A Letter from Cornwall

‘Five days of fieldwork were allotted by the Cambridge Office to investigate … the hospitals of Cornwall… The first that we visited, Truro workhouse, introduced us to the intractable nature of granite and the most informed attempt at Grecian style so far. The granite was so hard and difficult to work that the mason could do no more than produce a blocky outline of what was wanted but the result was still striking.’

‘Much of the county is swept by high, wet, winds, so that most of the early settlements hide in hollows or the lee of hills for shelter. The windward side of a building is often slate-hung to give extra protection. Although rendering houses is not as common as in some other exposed communities, the fashion for rendered walls in the 1920s was welcomed here. The textures are not always interesting, and when the paint is not renewed the effect is usually sombre.’

‘Despite the winds, workhouse were built on hills just as everywhere else in England, although the thick jungle around some of them shows that they are on the sheltered side. Palm trees were an unexpected impediment to photography at Truro and elsewhere. The usual Cornish workhouse consists of three parallel ranges. First comes an entrance range, often single storey; then comes the House, sometimes with short cross-wings but always a linear building with a single-storey kitchen behind. Finally comes either a row of workshops with the infirmary in the middle, or just the infirmary in large workhouses. There is almost no variation on this pattern. Bodmin had a rectangular infirmary, but several including Truro and Redruth had a small U-shaped block usually with a lean-to on the workhouse side There were always two doorways, but the internal arrangements could not be discovered.’

For images of Liskeard Union Workhouse, built 1937-9 to designs by Scott & Moffatt, including a postcard from around 1915 see workhouses.org.uk 

‘Many workhouses also had a small isolation hospital placed close to the main building. Few are dated, including Falmouth of 1871, and that at Bodmin could be 1842. They have a standard arrangement of two wards flanking a central duty room or set of central rooms, and all are uniformly plain. Some may by chance respect the 40-foot cordon sanitaire that was required by at least 1892, but they probably all date from before about 1880. It is interesting to compare them with Suffolk, where the only isolation hospitals associated with workhouses respected the quarter-mile cordon required for smallpox hospitals, and none was recognised closer to the workhouse except at Semer.’

‘Apart from these workhouse examples, surviving isolation hospitals were prominently absent from the cornish landscape, and one of the two that we did manage to find was occupied by such a desperate character that we did not approach too closely. …’

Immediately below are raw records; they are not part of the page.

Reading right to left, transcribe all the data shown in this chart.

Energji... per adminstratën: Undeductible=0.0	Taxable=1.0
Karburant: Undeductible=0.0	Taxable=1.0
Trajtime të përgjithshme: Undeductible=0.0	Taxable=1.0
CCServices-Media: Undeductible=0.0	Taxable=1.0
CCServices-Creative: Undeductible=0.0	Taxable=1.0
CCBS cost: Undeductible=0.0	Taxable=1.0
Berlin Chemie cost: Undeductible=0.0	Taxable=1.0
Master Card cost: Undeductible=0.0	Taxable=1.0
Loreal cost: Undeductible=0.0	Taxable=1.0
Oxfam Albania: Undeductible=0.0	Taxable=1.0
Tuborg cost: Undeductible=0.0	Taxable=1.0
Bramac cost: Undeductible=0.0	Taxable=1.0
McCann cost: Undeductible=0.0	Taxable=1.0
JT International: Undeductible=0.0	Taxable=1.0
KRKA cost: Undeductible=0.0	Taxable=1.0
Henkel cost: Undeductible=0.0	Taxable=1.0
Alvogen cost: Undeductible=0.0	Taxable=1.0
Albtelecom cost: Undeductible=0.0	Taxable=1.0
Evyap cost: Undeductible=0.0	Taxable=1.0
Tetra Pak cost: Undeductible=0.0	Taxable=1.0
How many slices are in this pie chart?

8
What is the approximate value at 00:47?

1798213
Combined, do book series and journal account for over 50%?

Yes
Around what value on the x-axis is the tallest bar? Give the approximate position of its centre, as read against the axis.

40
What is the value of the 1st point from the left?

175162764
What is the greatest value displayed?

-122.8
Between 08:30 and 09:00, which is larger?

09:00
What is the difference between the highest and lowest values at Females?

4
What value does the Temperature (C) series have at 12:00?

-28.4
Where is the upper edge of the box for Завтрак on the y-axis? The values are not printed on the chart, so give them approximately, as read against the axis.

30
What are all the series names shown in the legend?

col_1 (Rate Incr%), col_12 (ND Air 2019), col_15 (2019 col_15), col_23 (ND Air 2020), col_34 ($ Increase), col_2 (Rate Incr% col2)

‘The Cornish cottage hospitals were frankly disappointing, for they had been savagely treated by enlargements. A curiously high proportion had a main range and cross-wings type of plan, or appearance, for the plans did not always accord with the outside. Our greatest joy was to discover that the Falmouth hospital, built in 1894 and replaced by a new building on a new site in 1930, survived intact and unaltered…’

Images of Falmouth Hospital, designed by H. C. Rogers and built with funds from J. Passmore Edwards can be seen on the web site passmoreedwards.org.uk  

‘Two hospitals, at Redruth and St Austell, and been established with the needs of accident-prone miners in mind, but the buildings told us nothing about these needs.’

‘Cornwall has a large number of ports, and had a corresponding number of Port Sanitary Authorities in the late 19th century. In general they provided makeshift hospitals of no size, and only a fragment of the Falmouth hospital, which also served the local urban population, was discovered. Fowey, constituted in 1886, had a corrugated iron building with a duty room and four beds by 1899; it got its water from a nearby spring, and although last used about 1920 it was still being maintained in 1943.  The Truro hospital was near the centre of the town and has not survived. Perhaps because the provision in the county was so small the Truro workhouse was converted into a 110-bed isolation hospital in 1940, mainly for the benefit of evacuees. We did not notice any evidence of pest-houses to either explain or supplement this poor provision of isolation hospitals.’